Increased immigration levels can help soften the effects of an aging population on the Canadian economy, a new report shows.
However, the Conference Board of Canada report reveals that increased immigration alone will not completely offset the effects of aging demographics.
“Immigration provides an important source of labour and helps Canada generate stronger long-term economic growth. However, increasing immigration alone will not reverse Canada’s aging trend,” said Matthew Stewart the Associate Director, National Forecast at The Conference Board of Canada. “In order to fully address the significant cost strains on the Canadian system from an aging population, policy makers must also consider other solutions.”
Currently, Canadians aged 65 and over make up about 16 per cent of Canada’s total population. Over the next 20 years, this figure will rise to over 24 per cent. As baby boomers leave the workforce, Canada’s labour supply growth will be limited and economic growth will be constrained. All else being equal, this will result in economic growth slowing from the already modest current trend of 2 per cent to around 1.6 per cent by 2050.

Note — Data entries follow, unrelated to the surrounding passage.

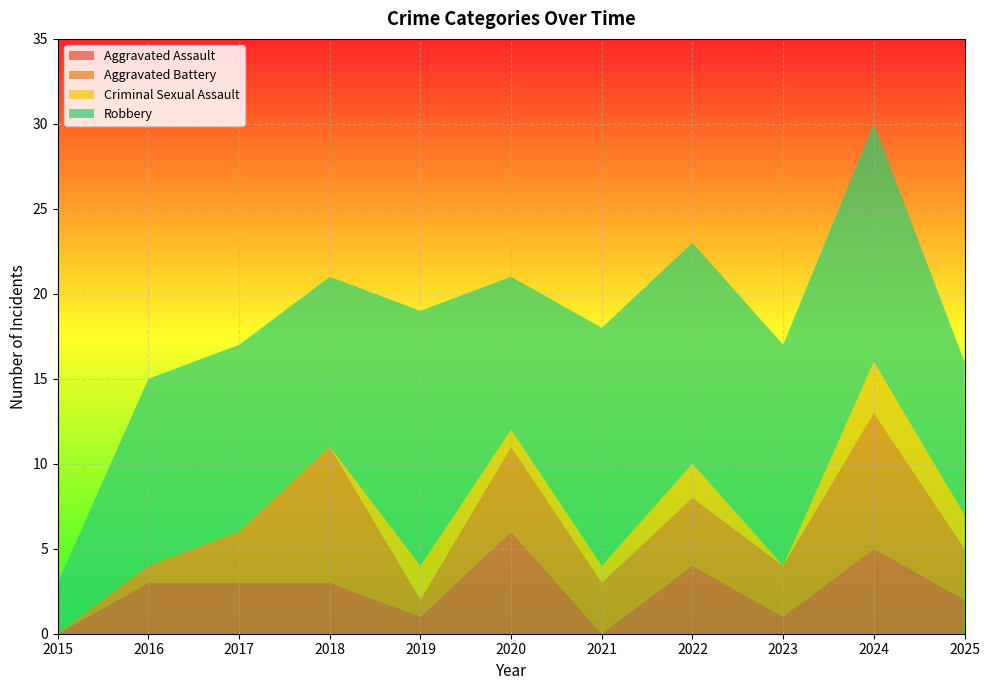

Reading left to right, list all the values displayed in this chart.

Aggravated Assault: 2015=0	2016=3	2017=3	2018=3	2019=1	2020=6	2021=0	2022=4	2023=1	2024=5	2025=2
Aggravated Battery: 2015=0	2016=1	2017=3	2018=8	2019=1	2020=5	2021=3	2022=4	2023=3	2024=8	2025=3
Criminal Sexual Assault: 2015=0	2016=0	2017=0	2018=0	2019=2	2020=1	2021=1	2022=2	2023=0	2024=3	2025=2
Robbery: 2015=3	2016=11	2017=11	2018=10	2019=15	2020=9	2021=14	2022=13	2023=13	2024=14	2025=9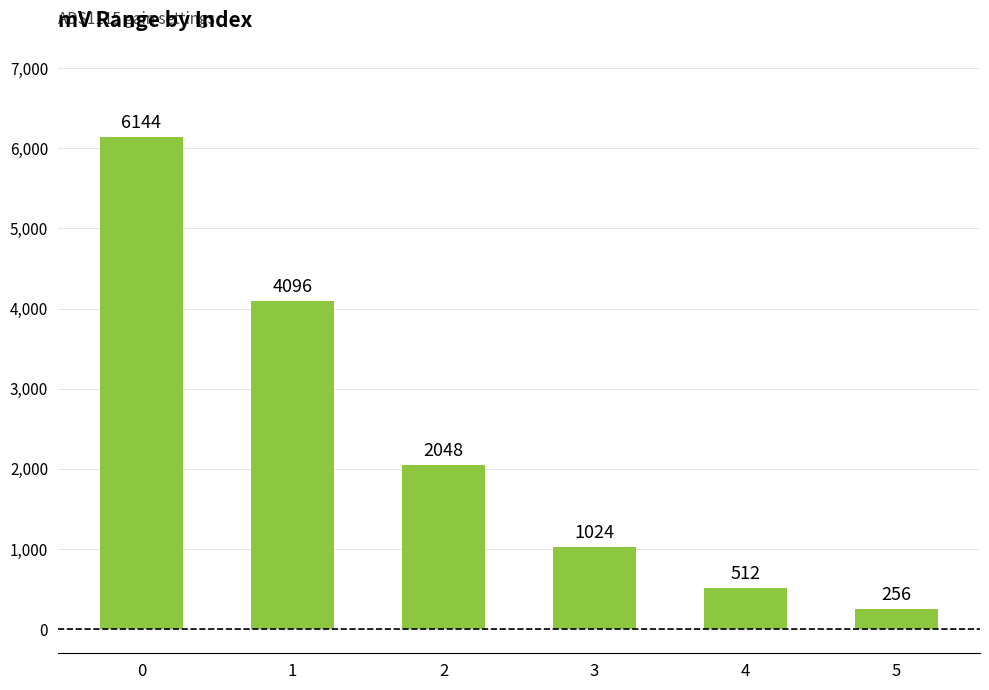

Which has a higher value, 5 or 3?

3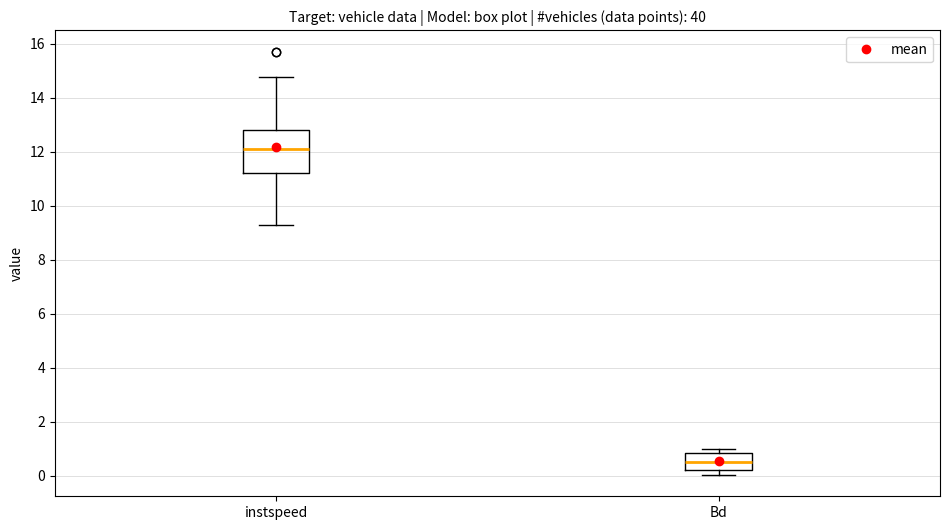

Reading left to right, transcribe this box plot: for each box, give where its median line is, the range the box spans, and where its two whiskers end, as read against the y-axis. The values are not printed on the chart, so give them approximately, as read against the axis.

instspeed: median 12.2, box 11.2 to 12.8, whiskers 9.2 to 14.8
Bd: median 0.6, box 0.2 to 0.8, whiskers 0.0 to 1.0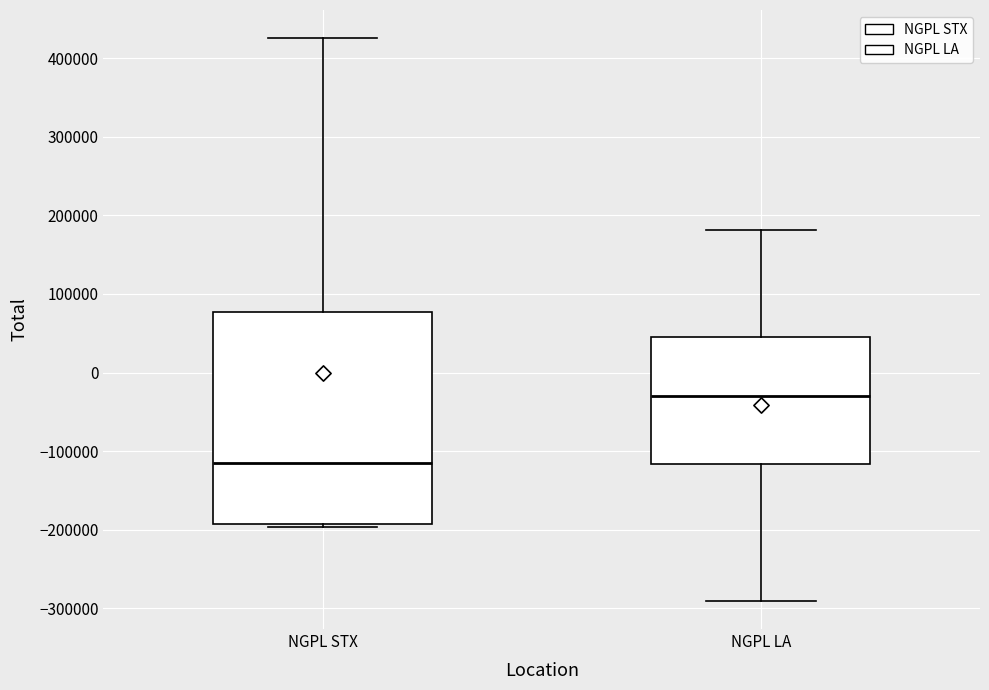

Which box is the tallest, from its lower edge to its upper edge?

NGPL STX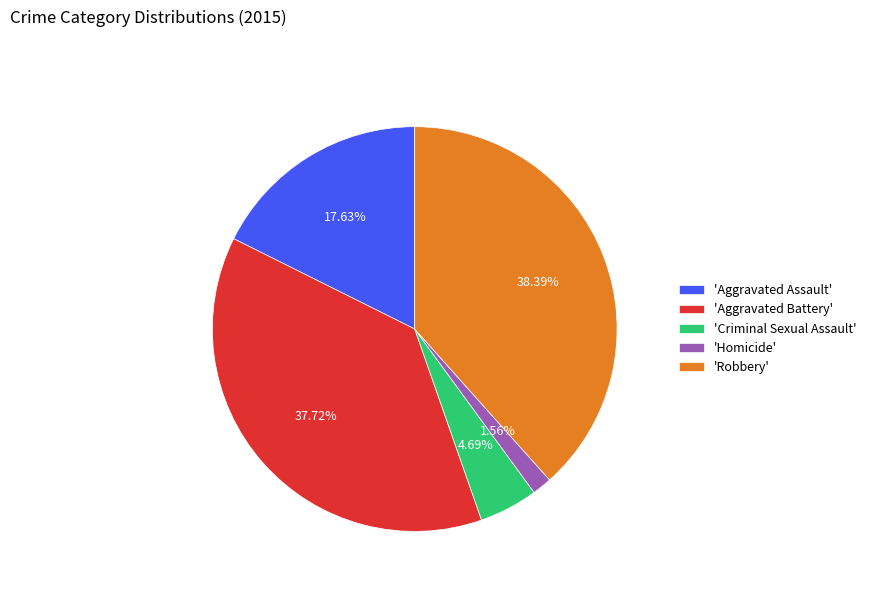

Count the number of slices in the pie.

5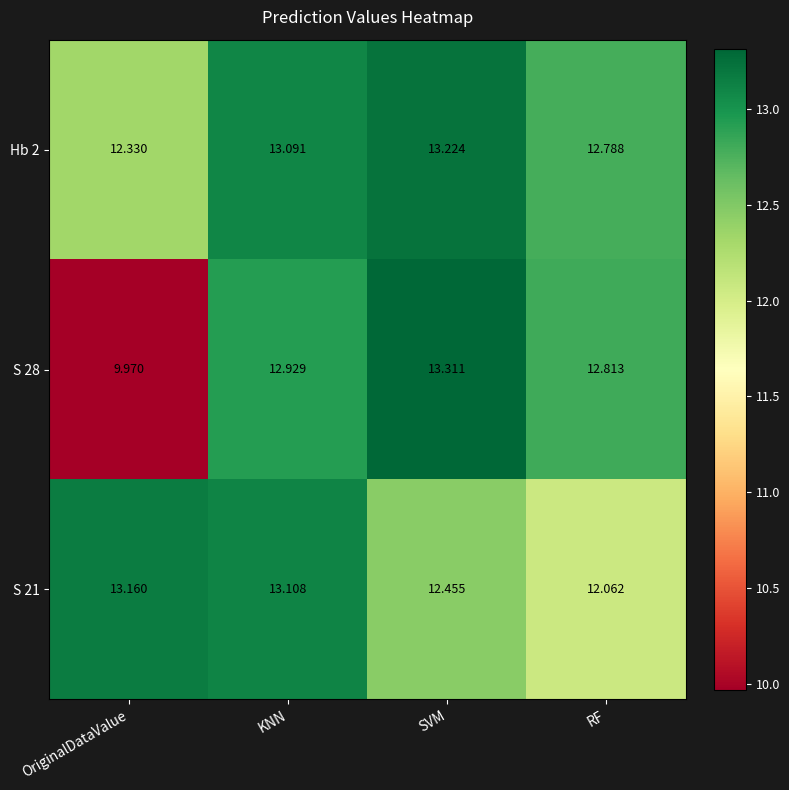

How many distinct data groups are displayed?

3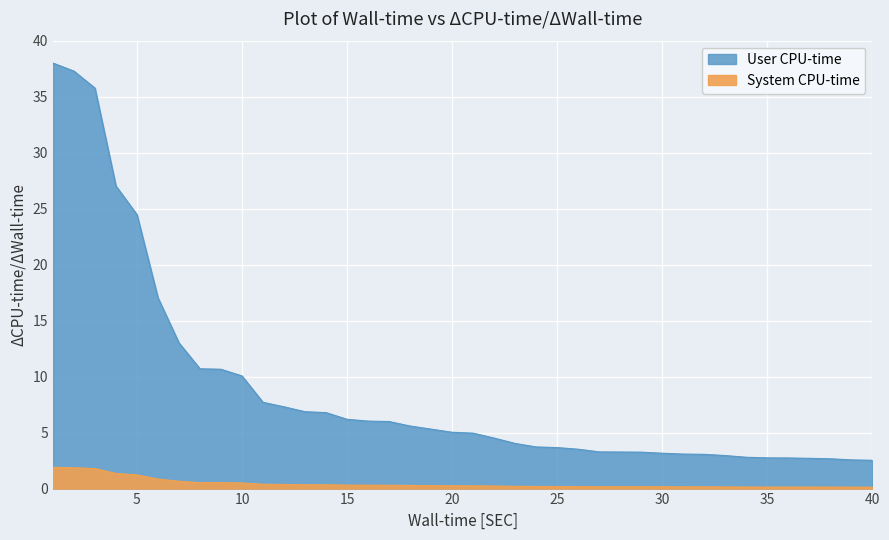

Which category has the lowest value in the System CPU-time series?

39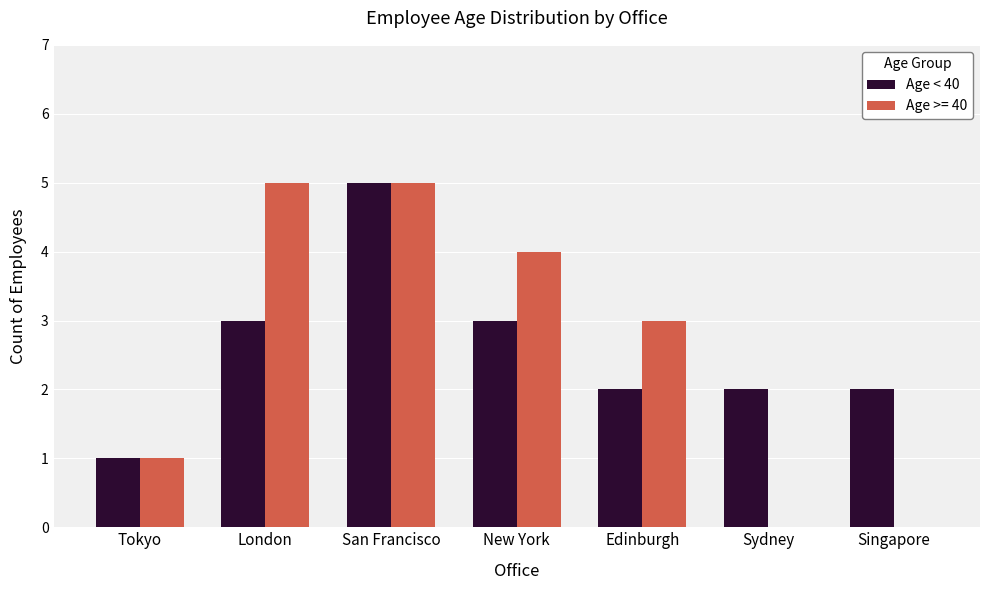

The Age >= 40 series shows 2 at London. True or false?

False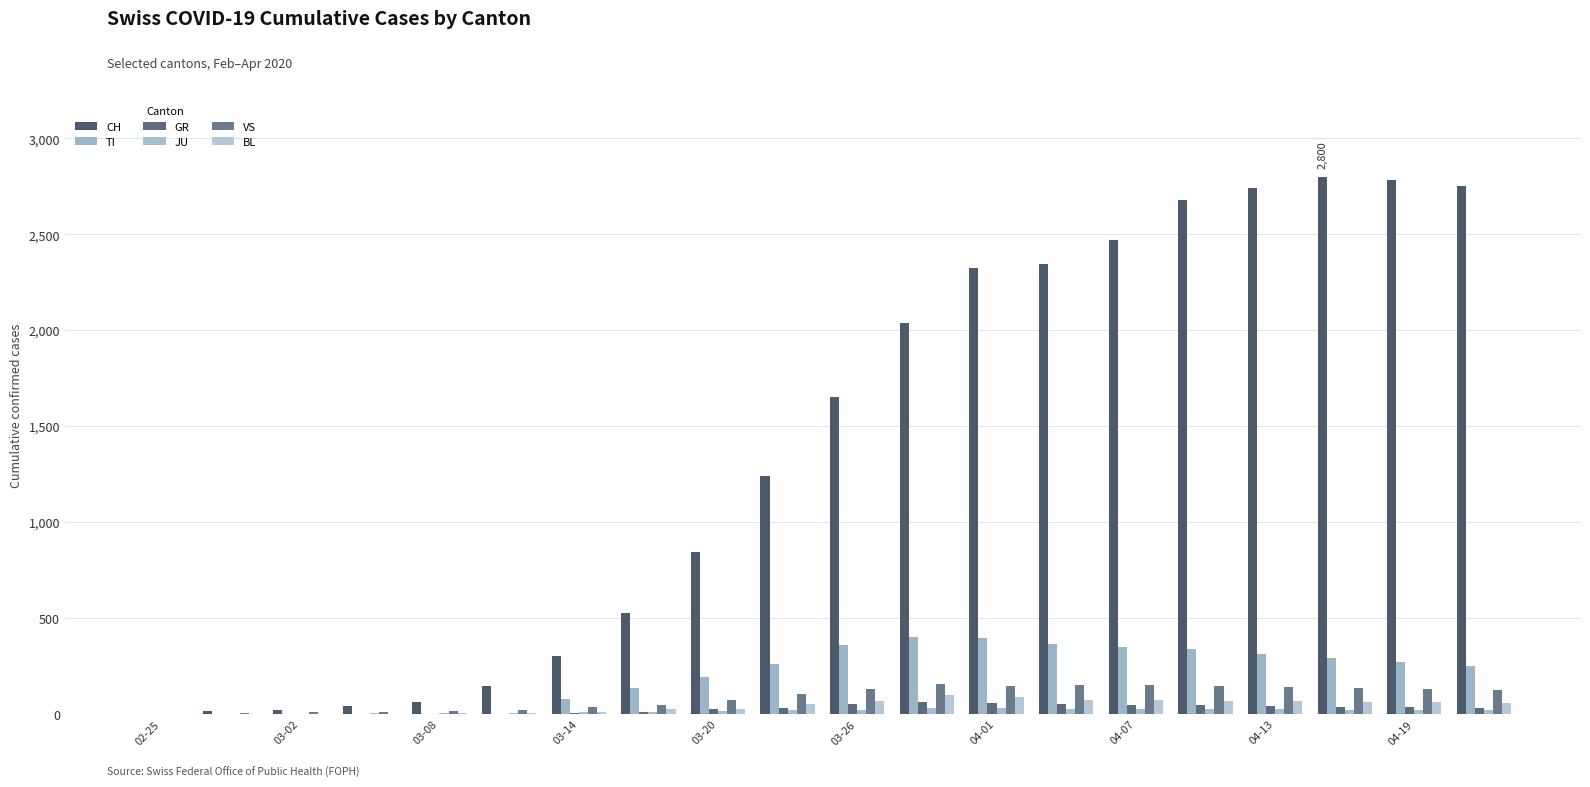

Count the number of categories in the chart.

20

Increased immigration levels would help boost Canada’s labour force and generate stronger long-term economic growth. But, higher immigration levels only soften the cost strains on the Canadian system, implying that Canada needs to consider other solutions to fully address the impact of an aging population.
In addition to the impact on the labour market, an aging population will also put a major strain on healthcare and Canada’s retirement income support systems. Without significant changes to how healthcare is delivered in Canada over the next 20 to 30 years, the share of government revenues directed to health care is expected to rise from 37 per cent today to 44 per cent. With the provinces already struggling with large deficits, this added burden would be unsustainable.
The Conference Board of Canada’s report, A Long-Term View of Canada’s Demographics: Is Higher Migration Part of the Response to Canada’s Aging Population?, finds that if immigration levels were to increase steadily to reach 407,000 immigrants per year by 2030 and was to target younger immigrants, then Canada’s trend pace of economic growth would improve to 2.3 per cent by 2050.
However, the proportion of the Canadian population aged 65 and over would still rise to about 20 per cent. The share of provincial government revenue spent on health care would remain at or close to the 44 per cent mark.
Some improvements in the share of provincial revenues required to fund health care would be realised, but not until 2060. In the meantime, spending on Old Age Security (OAS) would drop from 12 per cent to below 10 per cent.